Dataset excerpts
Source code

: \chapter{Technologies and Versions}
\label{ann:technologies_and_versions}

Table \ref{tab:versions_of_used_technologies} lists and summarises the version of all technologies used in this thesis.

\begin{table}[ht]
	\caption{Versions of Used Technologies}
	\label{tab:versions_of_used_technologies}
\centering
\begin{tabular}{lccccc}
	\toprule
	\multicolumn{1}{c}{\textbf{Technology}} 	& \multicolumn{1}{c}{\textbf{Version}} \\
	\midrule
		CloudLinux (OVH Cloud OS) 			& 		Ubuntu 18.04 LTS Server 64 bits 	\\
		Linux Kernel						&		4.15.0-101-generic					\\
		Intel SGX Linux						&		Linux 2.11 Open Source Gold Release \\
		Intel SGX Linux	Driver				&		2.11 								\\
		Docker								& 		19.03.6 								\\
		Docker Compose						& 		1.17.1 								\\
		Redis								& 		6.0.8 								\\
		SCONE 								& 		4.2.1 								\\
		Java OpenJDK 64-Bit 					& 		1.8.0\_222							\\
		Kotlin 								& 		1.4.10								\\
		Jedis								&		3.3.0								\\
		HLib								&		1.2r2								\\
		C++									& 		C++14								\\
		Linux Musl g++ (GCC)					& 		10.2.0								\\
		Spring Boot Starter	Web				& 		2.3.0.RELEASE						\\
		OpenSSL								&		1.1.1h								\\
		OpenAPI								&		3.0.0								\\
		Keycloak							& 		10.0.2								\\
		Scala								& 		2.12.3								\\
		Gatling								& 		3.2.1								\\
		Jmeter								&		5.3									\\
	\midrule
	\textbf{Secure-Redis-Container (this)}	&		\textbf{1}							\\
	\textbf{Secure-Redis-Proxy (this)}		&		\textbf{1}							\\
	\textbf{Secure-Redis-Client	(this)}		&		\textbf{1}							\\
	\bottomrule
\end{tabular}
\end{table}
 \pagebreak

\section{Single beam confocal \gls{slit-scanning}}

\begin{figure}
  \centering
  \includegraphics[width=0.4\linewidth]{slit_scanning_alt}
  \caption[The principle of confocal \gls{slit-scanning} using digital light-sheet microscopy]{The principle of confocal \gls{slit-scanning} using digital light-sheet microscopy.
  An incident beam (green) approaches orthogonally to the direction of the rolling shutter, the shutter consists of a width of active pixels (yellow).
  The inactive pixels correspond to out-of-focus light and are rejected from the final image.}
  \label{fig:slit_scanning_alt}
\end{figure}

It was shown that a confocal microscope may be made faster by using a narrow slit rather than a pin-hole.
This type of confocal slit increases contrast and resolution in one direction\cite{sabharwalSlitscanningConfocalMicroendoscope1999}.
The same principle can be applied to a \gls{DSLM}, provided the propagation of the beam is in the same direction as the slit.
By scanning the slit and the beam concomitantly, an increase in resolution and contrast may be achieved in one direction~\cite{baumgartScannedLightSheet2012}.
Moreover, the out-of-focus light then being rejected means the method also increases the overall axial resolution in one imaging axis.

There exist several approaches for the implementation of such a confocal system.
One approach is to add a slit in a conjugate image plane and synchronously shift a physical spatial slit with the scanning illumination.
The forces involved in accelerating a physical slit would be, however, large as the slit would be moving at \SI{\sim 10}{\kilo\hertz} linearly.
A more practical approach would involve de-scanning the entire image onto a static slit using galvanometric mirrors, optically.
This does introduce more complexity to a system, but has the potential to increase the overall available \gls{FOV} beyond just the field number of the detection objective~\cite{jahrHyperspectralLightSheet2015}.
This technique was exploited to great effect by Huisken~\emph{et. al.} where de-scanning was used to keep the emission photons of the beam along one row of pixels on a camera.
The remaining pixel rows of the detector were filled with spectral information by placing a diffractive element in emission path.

▶ Problem description: Set down the entries above once more, verbatim.

▶ Task result:
Source code

: \chapter{Technologies and Versions}
\label{ann:technologies_and_versions}

Table \ref{tab:versions_of_used_technologies} lists and summarises the version of all technologies used in this thesis.

\begin{table}[ht]
	\caption{Versions of Used Technologies}
	\label{tab:versions_of_used_technologies}
\centering
\begin{tabular}{lccccc}
	\toprule
	\multicolumn{1}{c}{\textbf{Technology}} 	& \multicolumn{1}{c}{\textbf{Version}} \\
	\midrule
		CloudLinux (OVH Cloud OS) 			& 		Ubuntu 18.04 LTS Server 64 bits 	\\
		Linux Kernel						&		4.15.0-101-generic					\\
		Intel SGX Linux						&		Linux 2.11 Open Source Gold Release \\
		Intel SGX Linux	Driver				&		2.11 								\\
		Docker								& 		19.03.6 								\\
		Docker Compose						& 		1.17.1 								\\
		Redis								& 		6.0.8 								\\
		SCONE 								& 		4.2.1 								\\
		Java OpenJDK 64-Bit 					& 		1.8.0\_222							\\
		Kotlin 								& 		1.4.10								\\
		Jedis								&		3.3.0								\\
		HLib								&		1.2r2								\\
		C++									& 		C++14								\\
		Linux Musl g++ (GCC)					& 		10.2.0								\\
		Spring Boot Starter	Web				& 		2.3.0.RELEASE						\\
		OpenSSL								&		1.1.1h								\\
		OpenAPI								&		3.0.0								\\
		Keycloak							& 		10.0.2								\\
		Scala								& 		2.12.3								\\
		Gatling								& 		3.2.1								\\
		Jmeter								&		5.3									\\
	\midrule
	\textbf{Secure-Redis-Container (this)}	&		\textbf{1}							\\
	\textbf{Secure-Redis-Proxy (this)}		&		\textbf{1}							\\
	\textbf{Secure-Redis-Client	(this)}		&		\textbf{1}							\\
	\bottomrule
\end{tabular}
\end{table}
 \pagebreak

\section{Single beam confocal \gls{slit-scanning}}

\begin{figure}
  \centering
  \includegraphics[width=0.4\linewidth]{slit_scanning_alt}
  \caption[The principle of confocal \gls{slit-scanning} using digital light-sheet microscopy]{The principle of confocal \gls{slit-scanning} using digital light-sheet microscopy.
  An incident beam (green) approaches orthogonally to the direction of the rolling shutter, the shutter consists of a width of active pixels (yellow).
  The inactive pixels correspond to out-of-focus light and are rejected from the final image.}
  \label{fig:slit_scanning_alt}
\end{figure}

It was shown that a confocal microscope may be made faster by using a narrow slit rather than a pin-hole.
This type of confocal slit increases contrast and resolution in one direction\cite{sabharwalSlitscanningConfocalMicroendoscope1999}.
The same principle can be applied to a \gls{DSLM}, provided the propagation of the beam is in the same direction as the slit.
By scanning the slit and the beam concomitantly, an increase in resolution and contrast may be achieved in one direction~\cite{baumgartScannedLightSheet2012}.
Moreover, the out-of-focus light then being rejected means the method also increases the overall axial resolution in one imaging axis.

There exist several approaches for the implementation of such a confocal system.
One approach is to add a slit in a conjugate image plane and synchronously shift a physical spatial slit with the scanning illumination.
The forces involved in accelerating a physical slit would be, however, large as the slit would be moving at \SI{\sim 10}{\kilo\hertz} linearly.
A more practical approach would involve de-scanning the entire image onto a static slit using galvanometric mirrors, optically.
This does introduce more complexity to a system, but has the potential to increase the overall available \gls{FOV} beyond just the field number of the detection objective~\cite{jahrHyperspectralLightSheet2015}.
This technique was exploited to great effect by Huisken~\emph{et. al.} where de-scanning was used to keep the emission photons of the beam along one row of pixels on a camera.
The remaining pixel rows of the detector were filled with spectral information by placing a diffractive element in emission path.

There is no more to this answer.